Libertà di cinguettare

Il periodo pre e post elettorale normalmente tende a soffocare tutto ciò che succede in concomitanza e che non riguarda il tema strettamente politico.

Così, ogni tanto, occorre prendere una boccata d’aria, anche solo per qualche minuto, per non rischiare di rimanere invischiati nella puntigliosa e meticolosa disquisizione sui vari #vinciamonoi #vinciamopoi #vinconoloro (tormentoni nostrani usati ed abusati su Twitter durante le recentissime elezioni europee), sulle percentuali di vittoria o di sconfitta e sulla genuinità delle promesse di ogni leader.

E la parentesi che voglio aprire – breve, rapida – riguarda i “cinguettii” da 140 caratteri.

Anche in Italia, infatti, così come nel resto del mondo, si è diffuso il potentissimo social Twitter. In ritardo, oserei dire, ma alla fine si è diffuso anche da noi: siamo famosi per il buon gusto nel vestirci, per il buon cibo, per la quantità di arte presente sul nostro territorio ma non per la prontezza di riflessi nel cogliere una tendenza tecnologica.

In questo periodo nonostante fossimo tutti e tutte impegnate a twittare sensazioni, emozioni, foto, insulti e sberleffi a sfondo politico, è passata in sordina una notizia che, invece, avrebbe potuto far suonare il campanello di allarme di ogni buon osservatore.

In Spagna il social è diffuso ed in uso già da qualche anno; negli ultimi mesi, però, la libertà di espressione che tanto si osannava è stata ridimensionata, soprattutto a seguito dell’assassinio della politica del PP Isabel Carrasco. La Guardia Civil e la Policía, subito dopo il tragico evento, hanno aperto dei fascicoli d’inchiesta per “apologia di reato” (in questo caso terrorismo o istigazione a delinquere) nei confronti di tutti coloro che postavano tweet offensivi o lesivi della dignità.

In effetti, notizie del genere, soprattutto se importate come cronaca estera, forniscono ben poco materiale per competere e vincere il sensazionalismo delle elezioni europee (come eclissare un Renzi che “stravince” sorpassando la soglia del 40%, un astensionismo che quasi tocca il 50% degli aventi diritto al voto, gli 80 euro in busta paga introdotti strategicamente da Renzi poco prima delle elezioni, il clamoroso flop del movimento cinquestellato e la vittoria della Lega Nord al grido di “Fuori dall’euro”?). Per questo motivo, infatti, siamo ancora tutti e tutte intente a twittare quello che ci passa dalla mente.

## DATI FORNITI
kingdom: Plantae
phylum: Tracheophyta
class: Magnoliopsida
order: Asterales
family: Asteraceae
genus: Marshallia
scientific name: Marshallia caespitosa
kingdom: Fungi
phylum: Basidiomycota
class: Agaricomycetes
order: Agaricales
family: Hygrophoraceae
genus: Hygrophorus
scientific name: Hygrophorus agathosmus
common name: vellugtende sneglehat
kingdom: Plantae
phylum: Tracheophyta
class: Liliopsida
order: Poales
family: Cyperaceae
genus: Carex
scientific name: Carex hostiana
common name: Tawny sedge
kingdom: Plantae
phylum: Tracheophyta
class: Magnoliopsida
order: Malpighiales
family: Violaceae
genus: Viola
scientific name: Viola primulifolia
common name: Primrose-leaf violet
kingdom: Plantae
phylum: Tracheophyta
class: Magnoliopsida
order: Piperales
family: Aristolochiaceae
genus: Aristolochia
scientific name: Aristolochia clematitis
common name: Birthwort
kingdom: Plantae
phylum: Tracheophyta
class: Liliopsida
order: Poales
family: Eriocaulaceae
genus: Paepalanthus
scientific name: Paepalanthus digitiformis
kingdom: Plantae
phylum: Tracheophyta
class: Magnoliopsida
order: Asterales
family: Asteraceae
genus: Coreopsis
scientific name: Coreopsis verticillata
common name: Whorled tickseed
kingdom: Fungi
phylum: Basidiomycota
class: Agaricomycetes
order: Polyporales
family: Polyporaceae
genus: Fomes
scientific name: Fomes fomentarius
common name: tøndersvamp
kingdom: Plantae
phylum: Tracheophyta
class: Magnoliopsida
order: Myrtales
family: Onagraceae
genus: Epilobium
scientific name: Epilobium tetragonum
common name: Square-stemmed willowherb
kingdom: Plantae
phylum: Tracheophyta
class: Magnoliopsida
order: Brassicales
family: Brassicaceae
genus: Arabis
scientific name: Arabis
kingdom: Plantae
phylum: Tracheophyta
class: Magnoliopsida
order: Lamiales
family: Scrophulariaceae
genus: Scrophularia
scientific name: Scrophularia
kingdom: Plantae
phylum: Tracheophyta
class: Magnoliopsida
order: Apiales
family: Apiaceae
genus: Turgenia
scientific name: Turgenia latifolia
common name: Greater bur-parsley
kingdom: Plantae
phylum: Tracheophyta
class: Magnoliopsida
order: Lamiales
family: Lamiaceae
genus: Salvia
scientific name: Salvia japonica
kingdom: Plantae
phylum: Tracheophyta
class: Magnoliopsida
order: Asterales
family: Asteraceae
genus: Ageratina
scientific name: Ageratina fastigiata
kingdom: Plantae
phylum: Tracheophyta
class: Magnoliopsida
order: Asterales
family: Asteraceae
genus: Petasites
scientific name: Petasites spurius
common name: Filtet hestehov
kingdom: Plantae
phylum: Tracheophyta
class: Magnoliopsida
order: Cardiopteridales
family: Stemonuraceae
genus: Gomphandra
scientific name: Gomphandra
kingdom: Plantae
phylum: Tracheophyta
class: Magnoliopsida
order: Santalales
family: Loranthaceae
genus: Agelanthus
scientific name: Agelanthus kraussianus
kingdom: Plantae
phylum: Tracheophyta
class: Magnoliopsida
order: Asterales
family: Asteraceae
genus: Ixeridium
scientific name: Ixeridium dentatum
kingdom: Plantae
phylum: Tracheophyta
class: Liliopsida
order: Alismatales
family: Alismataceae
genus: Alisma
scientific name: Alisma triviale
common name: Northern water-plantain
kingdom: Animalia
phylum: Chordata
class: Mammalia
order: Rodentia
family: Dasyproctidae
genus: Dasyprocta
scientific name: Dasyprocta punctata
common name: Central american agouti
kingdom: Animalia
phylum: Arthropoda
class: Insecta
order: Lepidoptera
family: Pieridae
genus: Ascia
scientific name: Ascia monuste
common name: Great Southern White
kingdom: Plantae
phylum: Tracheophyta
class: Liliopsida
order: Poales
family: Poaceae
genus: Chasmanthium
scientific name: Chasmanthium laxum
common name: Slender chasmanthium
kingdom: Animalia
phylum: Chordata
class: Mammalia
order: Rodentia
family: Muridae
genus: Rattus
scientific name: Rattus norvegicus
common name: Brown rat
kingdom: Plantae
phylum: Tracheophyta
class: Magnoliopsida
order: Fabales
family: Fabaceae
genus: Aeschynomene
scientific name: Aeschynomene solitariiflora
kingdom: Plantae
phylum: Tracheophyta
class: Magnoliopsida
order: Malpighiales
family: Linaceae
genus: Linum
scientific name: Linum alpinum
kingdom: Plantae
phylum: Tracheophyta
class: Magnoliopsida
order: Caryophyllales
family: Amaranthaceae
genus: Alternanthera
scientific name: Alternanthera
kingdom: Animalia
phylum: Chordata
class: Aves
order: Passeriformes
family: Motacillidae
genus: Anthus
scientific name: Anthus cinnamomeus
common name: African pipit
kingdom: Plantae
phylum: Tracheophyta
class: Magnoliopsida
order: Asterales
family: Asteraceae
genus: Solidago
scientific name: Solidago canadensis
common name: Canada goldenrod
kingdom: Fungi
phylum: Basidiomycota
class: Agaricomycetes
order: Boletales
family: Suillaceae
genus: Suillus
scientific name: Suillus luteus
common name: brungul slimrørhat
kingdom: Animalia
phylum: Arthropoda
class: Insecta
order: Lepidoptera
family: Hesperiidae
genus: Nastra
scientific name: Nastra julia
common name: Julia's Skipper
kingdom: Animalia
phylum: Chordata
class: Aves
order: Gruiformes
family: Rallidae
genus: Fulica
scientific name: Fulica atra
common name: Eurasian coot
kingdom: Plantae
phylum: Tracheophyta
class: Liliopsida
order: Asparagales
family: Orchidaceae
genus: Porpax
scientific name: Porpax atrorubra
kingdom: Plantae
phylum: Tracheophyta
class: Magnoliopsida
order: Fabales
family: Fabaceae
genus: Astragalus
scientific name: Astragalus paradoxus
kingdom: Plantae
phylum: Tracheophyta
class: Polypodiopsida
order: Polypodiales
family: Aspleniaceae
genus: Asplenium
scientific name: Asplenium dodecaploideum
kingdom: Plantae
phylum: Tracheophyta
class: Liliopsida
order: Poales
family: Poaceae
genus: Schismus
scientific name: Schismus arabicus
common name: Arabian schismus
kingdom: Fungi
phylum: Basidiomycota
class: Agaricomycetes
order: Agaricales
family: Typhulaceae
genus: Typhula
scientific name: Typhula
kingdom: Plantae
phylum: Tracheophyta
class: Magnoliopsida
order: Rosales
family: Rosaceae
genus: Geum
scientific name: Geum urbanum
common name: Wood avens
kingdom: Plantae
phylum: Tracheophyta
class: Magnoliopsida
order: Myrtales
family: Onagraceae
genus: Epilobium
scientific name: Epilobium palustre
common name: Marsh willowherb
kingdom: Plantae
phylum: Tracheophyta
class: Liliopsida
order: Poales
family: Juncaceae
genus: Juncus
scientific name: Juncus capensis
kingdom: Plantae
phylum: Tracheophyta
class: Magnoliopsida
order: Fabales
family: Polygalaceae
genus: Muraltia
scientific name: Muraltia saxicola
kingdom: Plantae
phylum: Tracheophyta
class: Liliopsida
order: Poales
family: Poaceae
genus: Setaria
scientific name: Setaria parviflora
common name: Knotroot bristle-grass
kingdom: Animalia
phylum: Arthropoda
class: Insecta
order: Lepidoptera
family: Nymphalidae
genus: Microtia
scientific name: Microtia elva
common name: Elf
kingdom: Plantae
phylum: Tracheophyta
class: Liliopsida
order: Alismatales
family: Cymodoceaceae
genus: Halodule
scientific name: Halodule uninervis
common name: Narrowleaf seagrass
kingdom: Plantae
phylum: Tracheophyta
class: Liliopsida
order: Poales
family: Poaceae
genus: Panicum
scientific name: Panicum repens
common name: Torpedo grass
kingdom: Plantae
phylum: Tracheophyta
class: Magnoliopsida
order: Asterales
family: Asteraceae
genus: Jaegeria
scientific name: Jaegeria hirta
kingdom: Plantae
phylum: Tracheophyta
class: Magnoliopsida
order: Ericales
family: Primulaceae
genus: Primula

## ELENCO DEI COMPITI
- a) In una-tre frasi, spiega perché, secondo il brano su Twitter, notizie come quella arrivata dalla Spagna passano in sordina.
- b) Trascrivi dal brano su Twitter il passo che comincia con "E la parentesi" e prosegue fino a "una tendenza tecnologica.".

## RISULTATI IN ORDINE
- a) Notizie del genere, soprattutto se importate come cronaca estera, forniscono ben poco materiale per competere con il sensazionalismo delle elezioni europee e vincerlo. Per questo si continua a twittare quello che passa per la mente.

- b)
E la parentesi che voglio aprire – breve, rapida – riguarda i “cinguettii” da 140 caratteri.

Anche in Italia, infatti, così come nel resto del mondo, si è diffuso il potentissimo social Twitter. In ritardo, oserei dire, ma alla fine si è diffuso anche da noi: siamo famosi per il buon gusto nel vestirci, per il buon cibo, per la quantità di arte presente sul nostro territorio ma non per la prontezza di riflessi nel cogliere una tendenza tecnologica.